* [Your task]
Copy out the lines between the one containing "currently endangered." and the one containing "One crucial point", inclusive, reproducing them without any changes.

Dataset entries
■ ■ ■

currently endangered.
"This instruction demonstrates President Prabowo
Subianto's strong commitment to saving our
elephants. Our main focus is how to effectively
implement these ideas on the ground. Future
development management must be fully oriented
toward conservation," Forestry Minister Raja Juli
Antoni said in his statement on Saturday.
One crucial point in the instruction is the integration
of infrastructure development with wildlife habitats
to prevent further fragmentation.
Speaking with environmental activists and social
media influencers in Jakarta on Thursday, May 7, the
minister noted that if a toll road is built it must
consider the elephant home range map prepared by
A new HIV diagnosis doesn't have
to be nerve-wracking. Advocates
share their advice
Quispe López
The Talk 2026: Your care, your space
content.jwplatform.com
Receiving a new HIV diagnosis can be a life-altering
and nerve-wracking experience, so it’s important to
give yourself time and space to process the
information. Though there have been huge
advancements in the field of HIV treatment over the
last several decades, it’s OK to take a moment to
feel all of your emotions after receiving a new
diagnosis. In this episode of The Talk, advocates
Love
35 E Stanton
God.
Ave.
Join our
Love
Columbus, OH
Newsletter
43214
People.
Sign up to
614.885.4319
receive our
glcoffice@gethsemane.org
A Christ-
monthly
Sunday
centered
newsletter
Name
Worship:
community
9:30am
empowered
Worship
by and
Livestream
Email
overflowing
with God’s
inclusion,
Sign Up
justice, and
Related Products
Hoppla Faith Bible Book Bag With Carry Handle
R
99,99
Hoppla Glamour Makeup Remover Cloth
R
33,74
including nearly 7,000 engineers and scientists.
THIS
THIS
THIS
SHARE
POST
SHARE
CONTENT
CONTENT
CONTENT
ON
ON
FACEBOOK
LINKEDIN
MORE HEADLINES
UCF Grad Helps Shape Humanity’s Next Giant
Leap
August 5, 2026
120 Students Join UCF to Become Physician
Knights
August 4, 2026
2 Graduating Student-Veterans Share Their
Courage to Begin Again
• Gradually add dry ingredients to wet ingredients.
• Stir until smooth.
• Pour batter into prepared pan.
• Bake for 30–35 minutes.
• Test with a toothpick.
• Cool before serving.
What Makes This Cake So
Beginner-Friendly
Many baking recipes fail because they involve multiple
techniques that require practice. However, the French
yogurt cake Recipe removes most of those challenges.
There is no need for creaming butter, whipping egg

■ ■ ■

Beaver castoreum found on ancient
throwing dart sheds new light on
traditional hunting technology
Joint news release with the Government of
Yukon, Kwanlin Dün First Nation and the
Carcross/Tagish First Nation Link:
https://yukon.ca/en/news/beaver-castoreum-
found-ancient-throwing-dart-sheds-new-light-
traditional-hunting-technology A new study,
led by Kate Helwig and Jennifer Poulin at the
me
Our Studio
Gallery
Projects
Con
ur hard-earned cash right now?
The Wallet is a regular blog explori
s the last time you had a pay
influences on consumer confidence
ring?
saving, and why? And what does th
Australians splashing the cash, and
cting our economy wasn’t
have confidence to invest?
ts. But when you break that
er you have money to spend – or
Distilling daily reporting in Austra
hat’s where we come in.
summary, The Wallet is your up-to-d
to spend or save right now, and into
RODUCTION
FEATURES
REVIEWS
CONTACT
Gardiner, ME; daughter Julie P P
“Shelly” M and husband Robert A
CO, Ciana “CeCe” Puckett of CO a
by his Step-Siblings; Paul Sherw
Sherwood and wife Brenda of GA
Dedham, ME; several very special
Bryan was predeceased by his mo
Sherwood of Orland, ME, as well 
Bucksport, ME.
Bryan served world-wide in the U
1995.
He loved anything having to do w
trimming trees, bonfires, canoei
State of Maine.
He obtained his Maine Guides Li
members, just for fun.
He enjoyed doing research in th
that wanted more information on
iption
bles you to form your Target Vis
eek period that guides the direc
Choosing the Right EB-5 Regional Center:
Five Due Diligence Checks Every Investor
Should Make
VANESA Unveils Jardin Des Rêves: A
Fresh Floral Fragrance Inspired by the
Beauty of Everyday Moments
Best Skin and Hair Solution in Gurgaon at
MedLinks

■ ■ ■

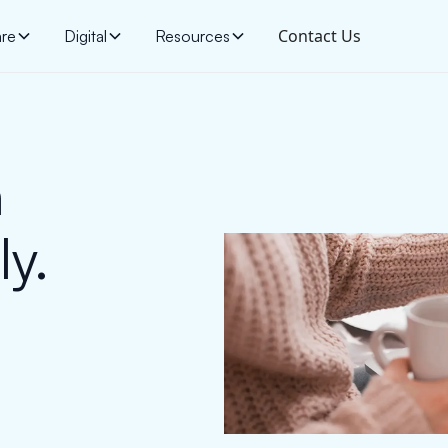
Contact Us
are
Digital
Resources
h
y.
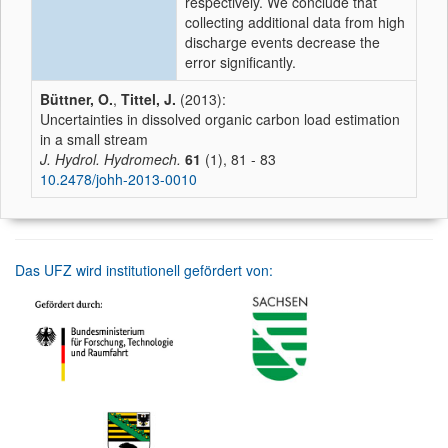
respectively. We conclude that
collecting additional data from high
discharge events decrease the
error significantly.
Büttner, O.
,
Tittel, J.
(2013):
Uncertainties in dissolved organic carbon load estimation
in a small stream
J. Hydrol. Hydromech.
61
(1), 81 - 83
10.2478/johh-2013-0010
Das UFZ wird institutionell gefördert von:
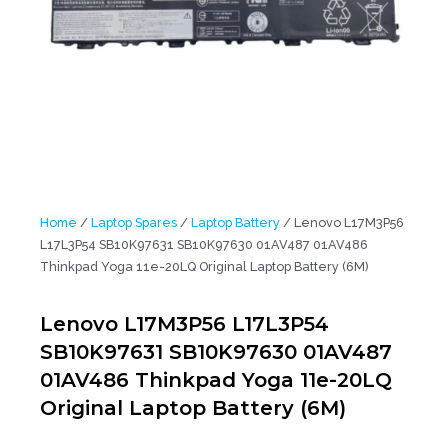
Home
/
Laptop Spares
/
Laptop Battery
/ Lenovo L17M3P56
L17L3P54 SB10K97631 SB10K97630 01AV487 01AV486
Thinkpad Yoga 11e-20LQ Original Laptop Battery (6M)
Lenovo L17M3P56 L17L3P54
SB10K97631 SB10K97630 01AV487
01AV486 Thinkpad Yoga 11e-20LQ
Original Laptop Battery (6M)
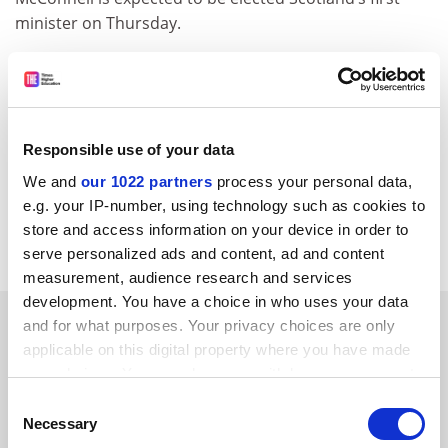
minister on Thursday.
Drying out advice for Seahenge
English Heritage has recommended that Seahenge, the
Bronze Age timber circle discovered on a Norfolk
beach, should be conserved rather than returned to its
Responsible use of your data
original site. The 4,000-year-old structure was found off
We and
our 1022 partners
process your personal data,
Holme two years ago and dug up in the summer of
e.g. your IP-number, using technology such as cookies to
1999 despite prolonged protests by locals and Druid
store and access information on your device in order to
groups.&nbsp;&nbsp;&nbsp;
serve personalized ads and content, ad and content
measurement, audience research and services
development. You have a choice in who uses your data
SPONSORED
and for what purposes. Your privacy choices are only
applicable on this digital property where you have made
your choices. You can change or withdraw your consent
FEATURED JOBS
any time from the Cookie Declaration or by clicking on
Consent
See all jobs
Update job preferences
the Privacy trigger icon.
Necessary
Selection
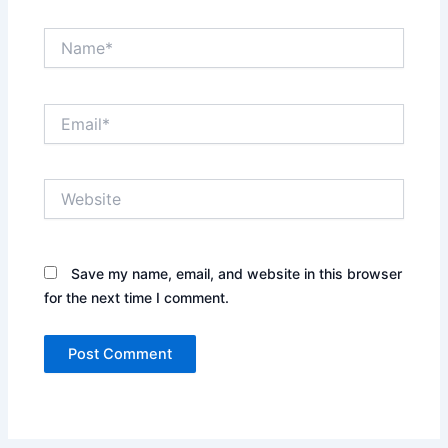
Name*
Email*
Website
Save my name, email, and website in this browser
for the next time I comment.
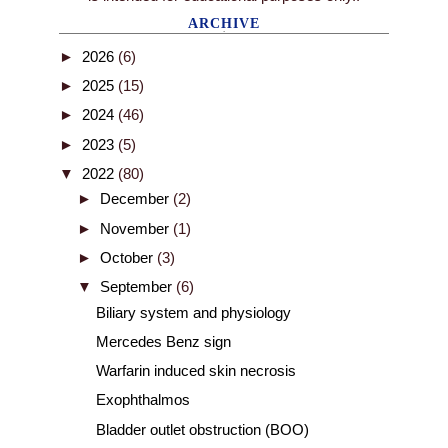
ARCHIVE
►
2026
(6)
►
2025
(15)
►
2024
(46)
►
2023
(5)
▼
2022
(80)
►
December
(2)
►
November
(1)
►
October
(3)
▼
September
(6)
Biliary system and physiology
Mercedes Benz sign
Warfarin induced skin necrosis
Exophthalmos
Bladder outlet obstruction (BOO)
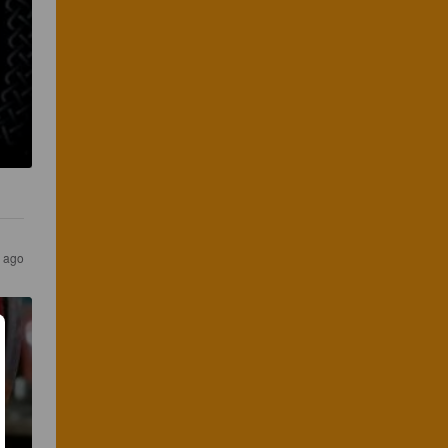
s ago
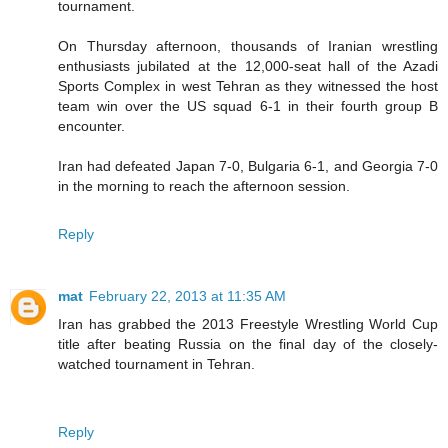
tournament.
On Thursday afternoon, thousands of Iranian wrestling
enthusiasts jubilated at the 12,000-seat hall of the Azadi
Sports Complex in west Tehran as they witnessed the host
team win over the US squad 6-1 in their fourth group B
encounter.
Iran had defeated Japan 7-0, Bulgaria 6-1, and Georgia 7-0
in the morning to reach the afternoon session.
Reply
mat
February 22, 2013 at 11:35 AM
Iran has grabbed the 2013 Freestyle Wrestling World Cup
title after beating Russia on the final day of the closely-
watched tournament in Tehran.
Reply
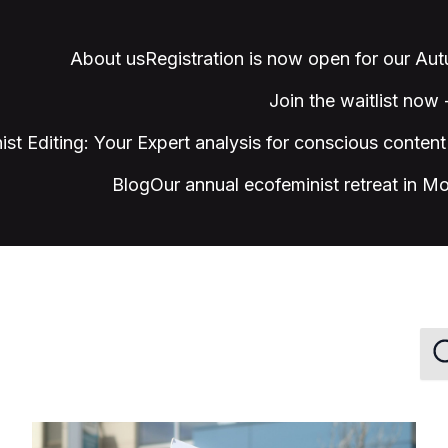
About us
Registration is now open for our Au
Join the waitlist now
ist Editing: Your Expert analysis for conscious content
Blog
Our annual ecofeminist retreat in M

■ ■ ■

* [Response below]
currently endangered.
"This instruction demonstrates President Prabowo
Subianto's strong commitment to saving our
elephants. Our main focus is how to effectively
implement these ideas on the ground. Future
development management must be fully oriented
toward conservation," Forestry Minister Raja Juli
Antoni said in his statement on Saturday.
One crucial point in the instruction is the integration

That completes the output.